After Zeppelin is installed and configured, you can start it using the following command:

./bin/zeppelin-daemon.sh start

Once Apache Zeppelin is running, you should see the following start page:

Next, select the Interpreter menu item.

This page contains settings for all configured interpreter groups.

Next, click the Create button to configure a new JDBC interpreter.
Configure the JDBC Interpreter using the settings shown in the following table:

Setting
Value

Interpreter Name

jdbc_ignite_sql

Interpreter group

jdbc

default.driver

org.apache.ignite.IgniteJdbcThinDriver

default.url

jdbc:ignite:thin//localhost:10800

Click the Save button to update changes in the configuration. Be sure to restart the interpreter after making changes in the configuration.

Create a New Notebook

To create a new notebook, click the Create new note menu item under the Notebook tab.

Give your notebook the name GAGridNotebook and select jdbc_ignite_sql as the default interpreter, as shown in the picture below. Click Create Note to continue.

Now, your newly created notebook should be displayed as shown below. In order to execute SQL queries, we must use the %jdbc_ignite_sql prefix.

Using the Notebook

GA provides improved knowledge discovery by adding custom SQL functions to pivot genetic optimization results. Columns in a result set are dynamically driven by the Chromosome size for an individual genetic sample.

GA Custom SQL Functions:

The following SQL functions are available in GA's distributive geneCache:

Function Name
Description

getSolutionsDesc()

Retrieve optimal solutions in descending order based on fitness score

getSolutionsAsc()

Retrieve optimal solutions in ascending order based on fitness score

getSolutionById(key)

Retrieve an optimal solution by Chromosome key

To begin using your GAGridNotebook, start a standalone Ignite node:

$ bin/ignite.sh IGNITE_HOME/examples/config/example-config.xml

Now run the HelloWorldGAExample example:

mvn exec:java -Dexec.mainClass="org.apache.ignite.examples.ml.genetic.helloworld.HelloWorldGAExample"

Once GA has begun generating optimal solutions for the first generation, you may begin querying data.

1st Generation:

##########################################################################################
[13:55:22,589][INFO][main][] Generation: 1
[13:55:22,596][INFO][main][] Fittest is Chromosome Key: Chromosome [fitnessScore=3.0, id=460, genes=[8, 3, 21, 5, 2, 22, 1, 19, 18, 12, 9]]
[13:55:22,596][INFO][main][] Chromosome: Chromosome [fitnessScore=3.0, id=460, genes=[8, 3, 21, 5, 2, 22, 1, 19, 18, 12, 9]]
[13:55:22,598][INFO][main][] HCUEBVASRLI
[13:55:22,598][INFO][main][] Avg Chromosome Fitness: 0.408

In the Zeppelin paragraph window, simply type the following SQL and click the execute button:

%jdbc_ignite_sql select * from "geneCache".getSolutionsDesc();

After several generations, you will see the solution evolve to the final phrase "HELLO WORLD". For the HellowWorldGAExample, GA will maintain a population of 500 solutions for each generation.
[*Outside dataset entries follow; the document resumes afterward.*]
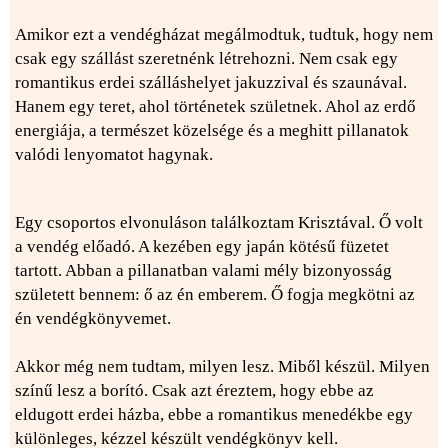
Amikor ezt a vendégházat megálmodtuk, tudtuk, hogy nem
csak egy szállást szeretnénk létrehozni. Nem csak egy
romantikus erdei szálláshelyet jakuzzival és szaunával.
Hanem egy teret, ahol történetek születnek. Ahol az erdő
energiája, a természet közelsége és a meghitt pillanatok
valódi lenyomatot hagynak.
Egy csoportos elvonuláson találkoztam Krisztával. Ő volt
a vendég előadó. A kezében egy japán kötésű füzetet
tartott. Abban a pillanatban valami mély bizonyosság
született bennem: ő az én emberem. Ő fogja megkötni az
én vendégkönyvemet.
Akkor még nem tudtam, milyen lesz. Miből készül. Milyen
színű lesz a borító. Csak azt éreztem, hogy ebbe az
eldugott erdei házba, ebbe a romantikus menedékbe egy
különleges, kézzel készült vendégkönyv kell.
Also, solutions in this example will contain a total of '11' genes and the highest fitness score is considered 'most fit'.

Glossary

Chromosome is a sequence of Genes. A Chromosome represents a potential solution.
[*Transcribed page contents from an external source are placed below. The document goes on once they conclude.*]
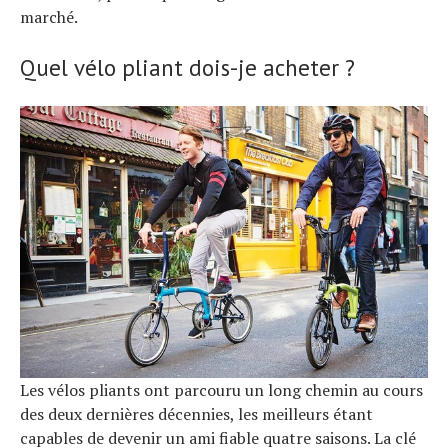
marché.
Quel vélo pliant dois-je acheter ?
S
e
a
r
c
h
f
o
r
:
Les vélos pliants ont parcouru un long chemin au cours
des deux dernières décennies, les meilleurs étant
capables de devenir un ami fiable quatre saisons. La clé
Crossover is the process in which the genes within chromosomes are combined to derive new chromosomes.

Fitness Score is a numerical score that measures the value of a particular Chromosome (ie: solution) relative to other Chromosomes in the population.

Gene is the discrete building block that makes up the Chromosome.
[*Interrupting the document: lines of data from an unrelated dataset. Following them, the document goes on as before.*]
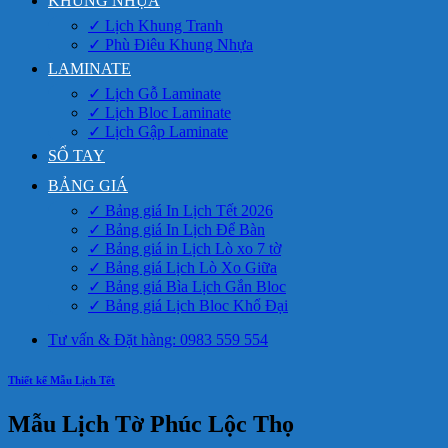
KHUNG NHỰA
✓ Lịch Khung Tranh
✓ Phù Điêu Khung Nhựa
LAMINATE
✓ Lịch Gỗ Laminate
✓ Lịch Bloc Laminate
✓ Lịch Gập Laminate
SỔ TAY
BẢNG GIÁ
✓ Bảng giá In Lịch Tết 2026
✓ Bảng giá In Lịch Để Bàn
✓ Bảng giá in Lịch Lò xo 7 tờ
✓ Bảng giá Lịch Lò Xo Giữa
✓ Bảng giá Bìa Lịch Gắn Bloc
✓ Bảng giá Lịch Bloc Khổ Đại
Tư vấn & Đặt hàng: 0983 559 554
Thiết kế Mẫu Lịch Tết
Mẫu Lịch Tờ Phúc Lộc Thọ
Genetic Algorithm (GA) is a method of solving optimization problems by simulating the process of biological evolution. A GA continuously enhances a population of potential solutions. With each iteration, a GA selects the best fit individuals from the current population to create offspring for the next generation. After subsequent generations, a GA will evolve the population towards an optimal solution.

Mutation is the process where genes within a chromosomes are randomly updated to produce new characteristics.

Population is the collection of potential solutions or Chromosomes.

Selection is the process of choosing candidate solutions (Chromosomes) for the next generation.